WHAT THE EXERCISE ASKS | Work out how many lines in the records below include the string "commission", and reply with that number alone.
--------------------------------
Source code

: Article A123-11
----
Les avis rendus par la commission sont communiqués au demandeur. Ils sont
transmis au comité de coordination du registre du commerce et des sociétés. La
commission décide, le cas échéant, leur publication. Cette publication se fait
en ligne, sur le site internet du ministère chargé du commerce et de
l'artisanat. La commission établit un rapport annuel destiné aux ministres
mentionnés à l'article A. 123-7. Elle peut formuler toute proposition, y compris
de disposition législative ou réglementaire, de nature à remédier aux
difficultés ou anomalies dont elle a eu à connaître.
--------------------------------
RESULT FOR THIS EXERCISE | 3